Record excerpts —

=== Begin Enclosure ===

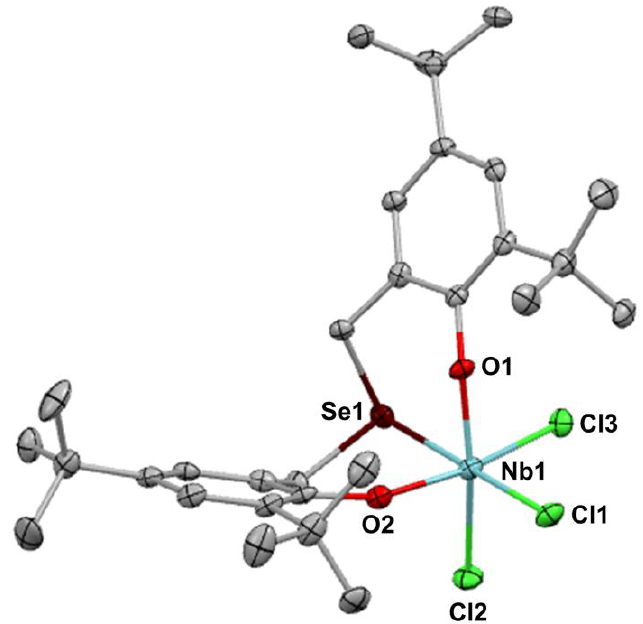
Figure 1. ORTEP of fac - 4 with thermal ellipsoids at 30% probability. All hydrogen atoms and one of the two crystallographically independent molecules of 4 in the unit cell are omitted for clarity.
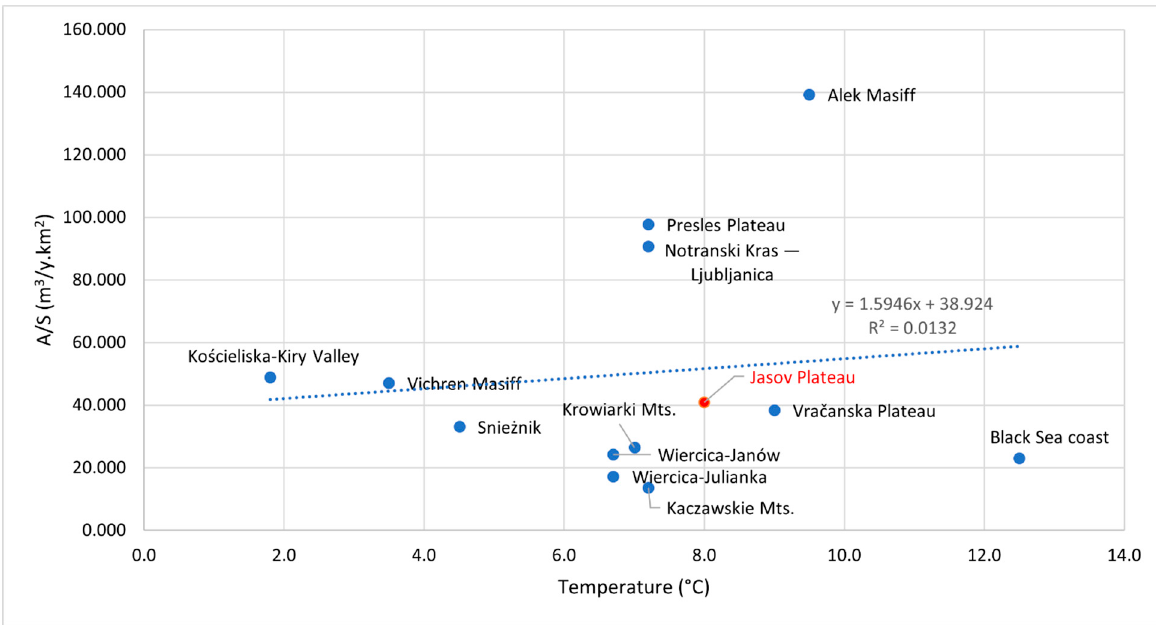
Figure 11. Relationship of air temperature and A/S (ionic runoff/area). Study areas of [5,23] and Slovak Karst, localities described in Table 2.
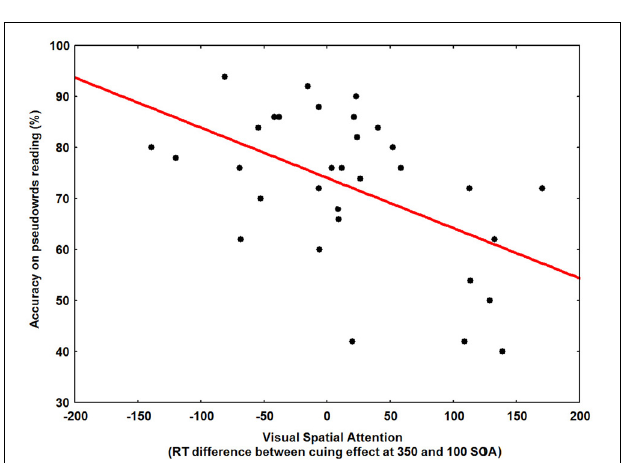
FIGURE 6 | Scatter plot of the relationship between time-course of visual spatial attention (RT difference between cuing effect at 350 and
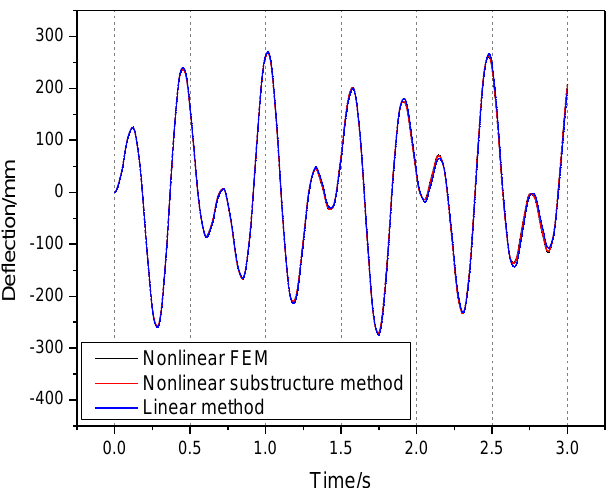
Figure 10. Dynamic transient analysis results with F 0 = 7 N and f = 2 Hz.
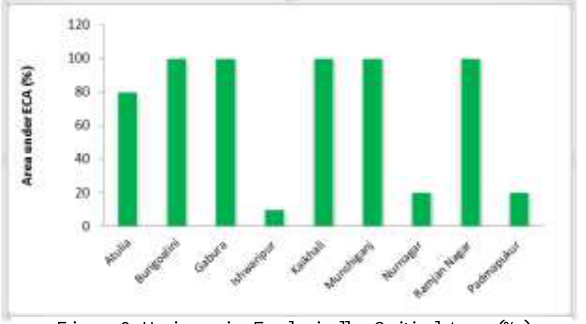
Figure 9. Union-wise Ecologically Critical Area (%)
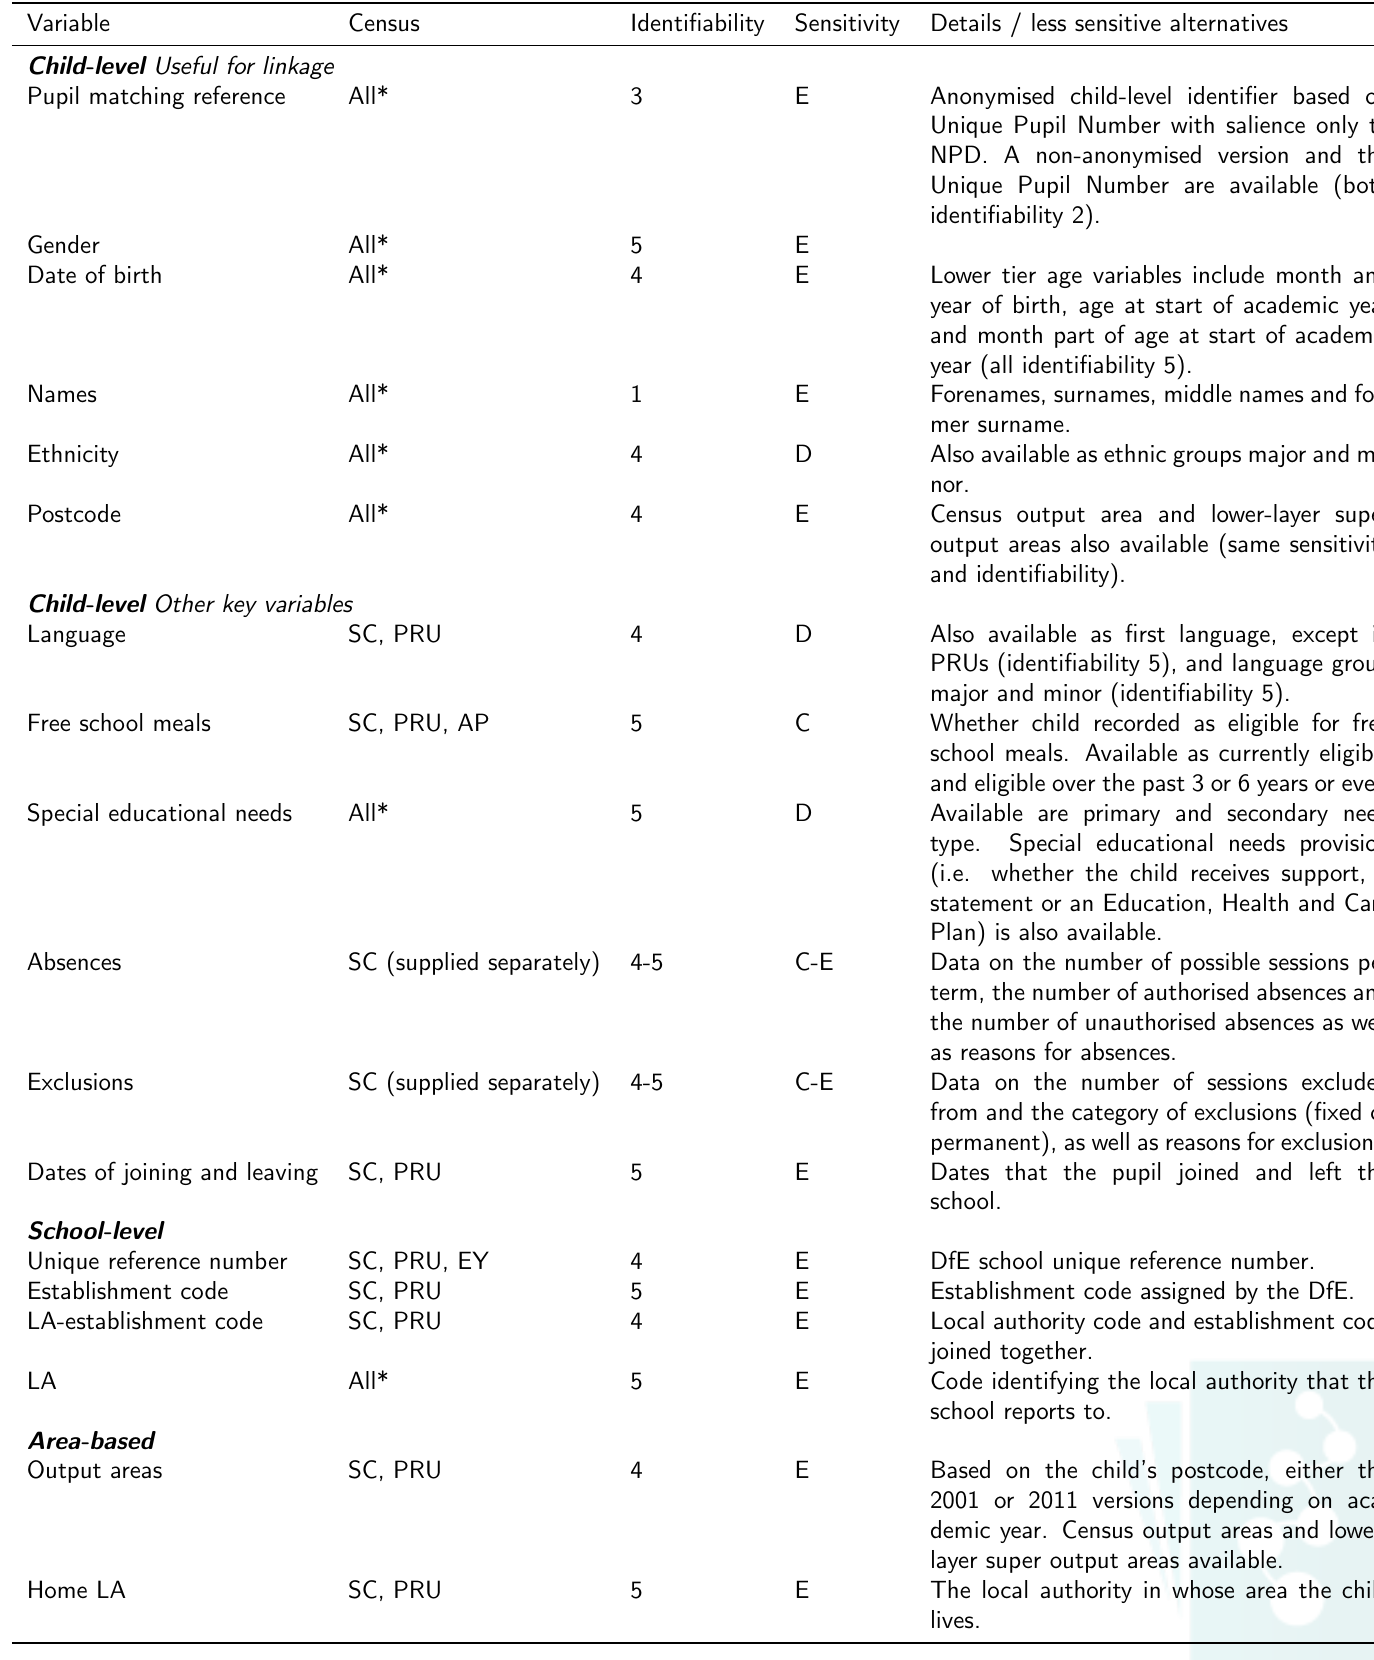
Table 2: Key variables in National Pupil Database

=== End Enclosure ===

Brief —
Select every line in the records above that contains the word "Table".

Response for this exercise —
Figure 11. Relationship of air temperature and A/S (ionic runoff/area). Study areas of [5,23] and Slovak Karst, localities described in Table 2.
Table 2: Key variables in National Pupil Database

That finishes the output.